It appears that despite a yummy week of food, it was all mostly leftovers that I blogged about last week! Thank goodness for the freezer and stockpiling meals for busy nights!
Anyway, I did manage to make some fresh goodies this weekend. These Coconut Candies from Veg News magazine, are all completely raw and also completely delicious. I made them for my monthly Veg Group meeting, and there wasn't a crumb or shred of coconut left! Just dried fruit and nuts and unsweetened coconut, and they really do taste like a sinful treat! Four stars, as always ****!
Alongside those, I served these Carob-Almond Truffles from the same Veg News issue. This picture isn't as pretty - I think I over-did the carob. It does tend to soak in to the fruit/nut mixture overnight.
Still, a big hit!

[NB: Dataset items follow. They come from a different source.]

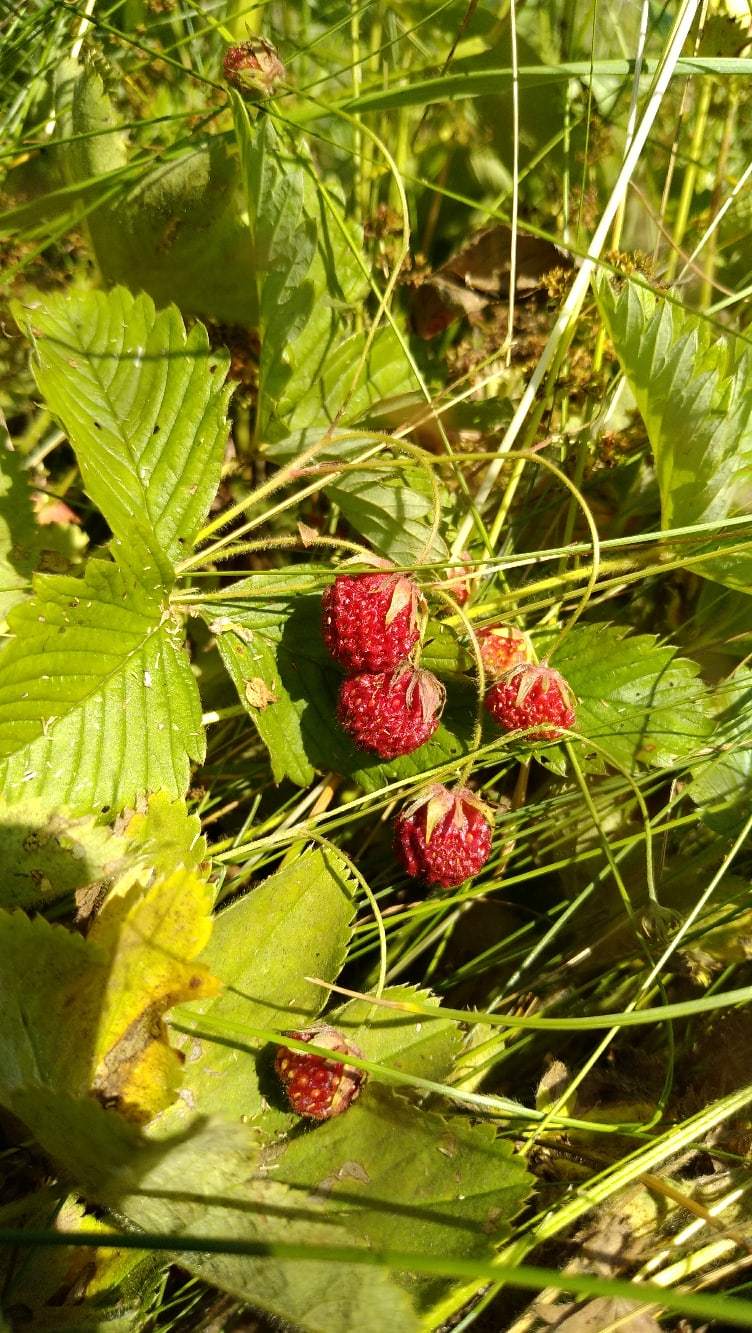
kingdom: Plantae
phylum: Tracheophyta
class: Magnoliopsida
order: Rosales
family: Rosaceae
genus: Fragaria
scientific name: Fragaria viridis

Three and a half stars ***1/2.
Of course, my mind was elsewhere this week, as not only did I forget to take a picture of the other cookie I made for this event (Walnut-Carob-Cranberry Clusters, from ED&BV), but I also forgot to take a pic of the Cooking Light Tropical Muffins w/ Coconut-Macadamia Topping. The clusters came out looking like clusters when I was looking for cookies, which may have been my fault, but to be honest, I also expected them to taste a little sweeter - more like a chocolate chip cookie. I love carob and I love cranberries (and there was coconut in them, too - yum!) but I was really disappointed in these. I think I would add more sweetener and flatten them out a little. They were nutty and crunchy and since I only had one bite (I'm still trying to stay low-or-no-sugar!) maybe they were better than I thought. At any rate, the ED&BV clusters were OK, maybe a two star rating ** out of four.
The muffins, on the other hand, were fabulous! Moist, sweet and just perfect. However, I did have to not only veganize them, but, surprisingly enough, make them more healthy! They had oil, refined sugar and sweetened coconut in them! I took out the egg (used Ener-G-Egg replacer), used agave nectar instead of the brown sugar (also better for you), used whole wheat pastry flour, unsweetened coconut, and left the topping off altogether. I felt pretty proud, making a Cooking Light recipe not just vegan, but healthy! Four stars ****
Here are some crocuses, which came in several weeks ago...
And here are my favorite hyacinths, drooping because the blooms are so heavy! A lone purple tulip keeps the newly planted yellow marigolds company.
1 comment:
Springy eats, springy gardens... hooray!!